Monday, July 27, 2015
Further comment on shorting $VIX
Shorting $VIX (though HVI.to) is one thing I've done rather well all year, but what the heck is my method?
Which makes people buy downside protection for their US market positions, and $VIX is an index of the premium paid for downside protection.
So my job, in order to trade HVI successfully and not get bloody murdered, is to determine how much the panty-piddling has to go on before it stops.
So I look at the $VIX chart above and wonder if it can get to 20 again this time. Well, China dumped before y'know, and the world didn't end, so there should be less fear this time 'round andd $VIX shouldn't make it to 20 this time, right?
Ah, but wait:
There's suddenly a bunch of stress in the junk market, probably because of the whole oil thing:
And $INDU just made a lower low:
So maybe this fear pop can carry on for a little while?
So I just have to sit and do nothing for a few days, til either I get a Wagnerian $VIX climax, or I miss the boat, in which case no fear I can just buy double-long QQQ again and be like the normal people.

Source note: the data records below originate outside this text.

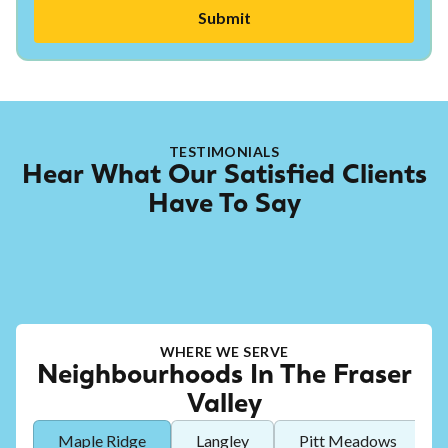
TESTIMONIALS
Hear What Our Satisfied Clients
Have To Say
WHERE WE SERVE
Neighbourhoods In The Fraser
Valley
Maple Ridge
Langley
Pitt Meadows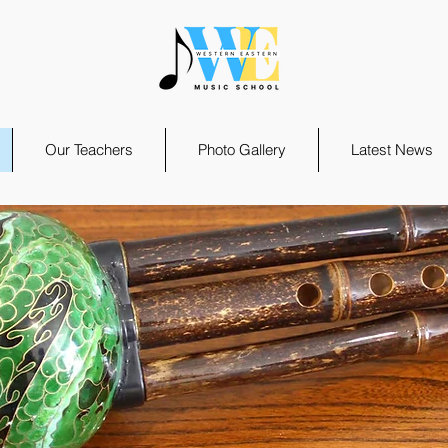
Our Teachers
Photo Gallery
Latest News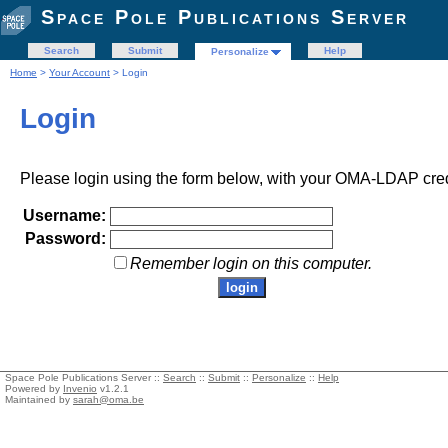
Space Pole Publications Server
Search
Submit
Help
Personalize
Home
>
Your Account
> Login
Login
Please login using the form below, with your OMA-LDAP cred
Username:
Password:
Remember login on this computer.
Space Pole Publications Server ::
Search
::
Submit
::
Personalize
::
Help
Powered by
Invenio
v1.2.1
Maintained by
sarah@oma.be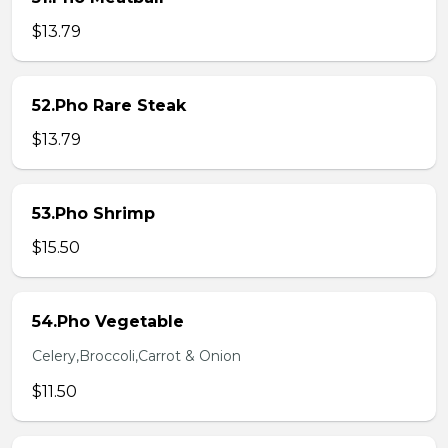
$13.79
52.Pho Rare Steak
$13.79
53.Pho Shrimp
$15.50
54.Pho Vegetable
Celery,Broccoli,Carrot & Onion
$11.50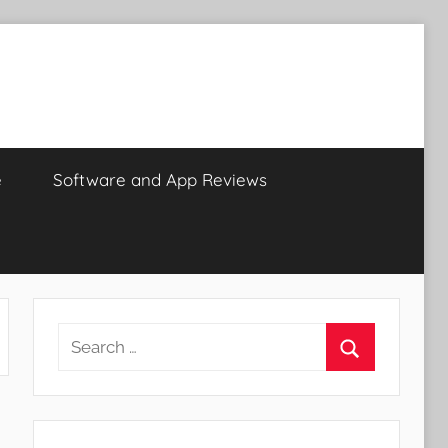
e
Software and App Reviews
Search
for:
Search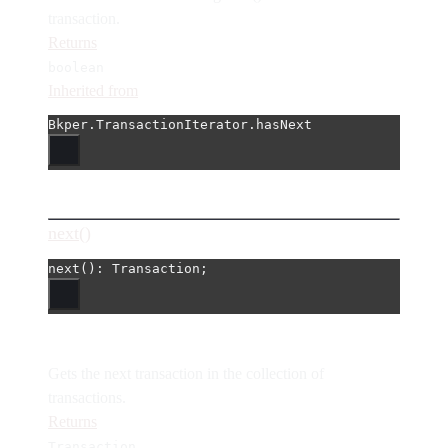
transaction.
Returns
boolean
Inherited from
Bkper.TransactionIterator.hasNext
next()
next
(): Transaction;
Gets the next transaction in the collection of
transactions.
Returns
Transaction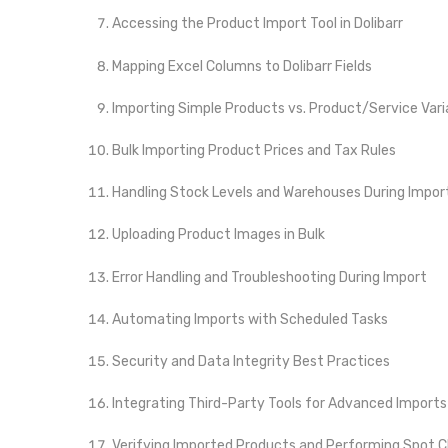
Accessing the Product Import Tool in Dolibarr
Mapping Excel Columns to Dolibarr Fields
Importing Simple Products vs. Product/Service Var
Bulk Importing Product Prices and Tax Rules
Handling Stock Levels and Warehouses During Impor
Uploading Product Images in Bulk
Error Handling and Troubleshooting During Import
Automating Imports with Scheduled Tasks
Security and Data Integrity Best Practices
Integrating Third-Party Tools for Advanced Imports
Verifying Imported Products and Performing Spot 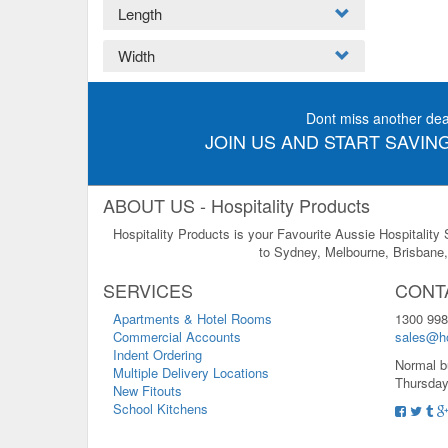
Length
Width
Dont miss another dea
JOIN US AND START SAVING
ABOUT US - Hospitality Products
Hospitality Products is your Favourite Aussie Hospitality
to Sydney, Melbourne, Brisbane, 
SERVICES
CONT
Apartments & Hotel Rooms
1300 998
Commercial Accounts
sales@ho
Indent Ordering
Normal b
Multiple Delivery Locations
Thursday
New Fitouts
School Kitchens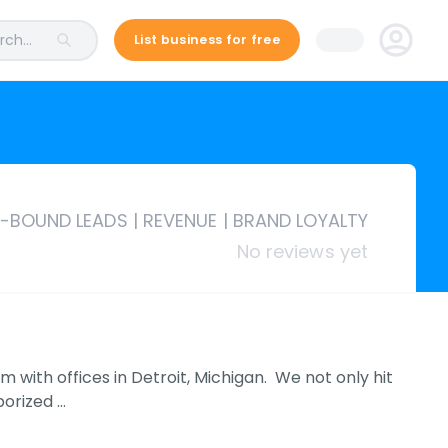
ch...
List business for free
N-BOUND LEADS | REVENUE | BRAND LOYALTY
No reviews yet
m with offices in Detroit, Michigan. We not only hit
porized …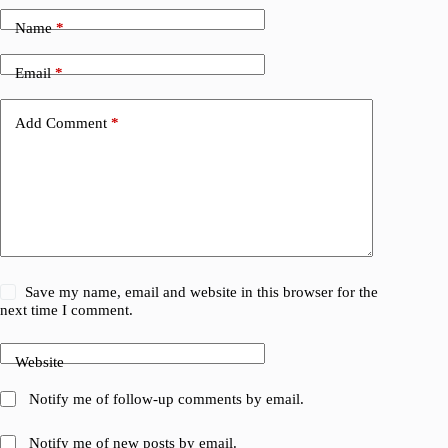
Name
*
Email
*
Add Comment
*
Save my name, email and website in this browser for the
next time I comment.
Website
Notify me of follow-up comments by email.
Notify me of new posts by email.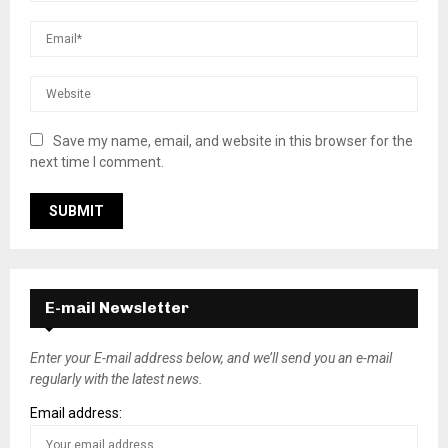
Save my name, email, and website in this browser for the
next time I comment.
E-mail Newsletter
Enter your E-mail address below, and we’ll send you an e-mail
regularly with the latest news.
Email address: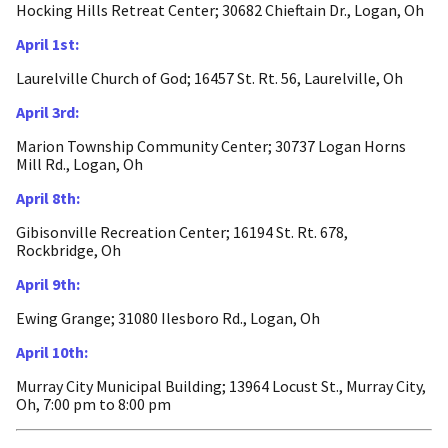
Hocking Hills Retreat Center; 30682 Chieftain Dr., Logan, Oh
April 1st:
Laurelville Church of God; 16457 St. Rt. 56, Laurelville, Oh
April 3rd:
Marion Township Community Center; 30737 Logan Horns
Mill Rd., Logan, Oh
April 8th:
Gibisonville Recreation Center; 16194 St. Rt. 678,
Rockbridge, Oh
April 9th:
Ewing Grange; 31080 Ilesboro Rd., Logan, Oh
April 10th:
Murray City Municipal Building; 13964 Locust St., Murray City,
Oh, 7:00 pm to 8:00 pm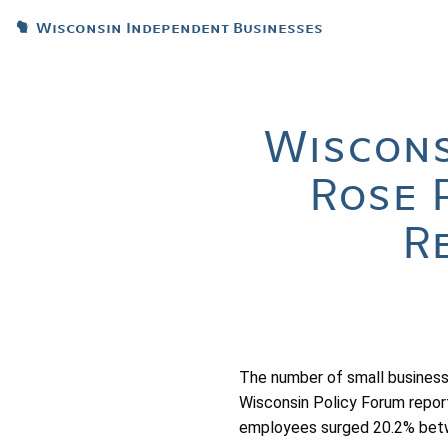
Wisconsin Independent Businesses
Wiscons
Rose 
R
The number of small business
Wisconsin Policy Forum repor
employees surged 20.2% betwe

And because HVI and XIV only really make money as the front end of the curve increases its contango, it even pays to be a day late to the party! Seriously, just cos $VIX climaxes at 20 doesn't mean you want to buy XIV if the front end of the future curve is still backwardated.
So there's really no method - except just sitting and watching panties get piddled, attempting to estimate the ultimate target of panty-piddling, and if the target is missed big whoop I just take back a normal position.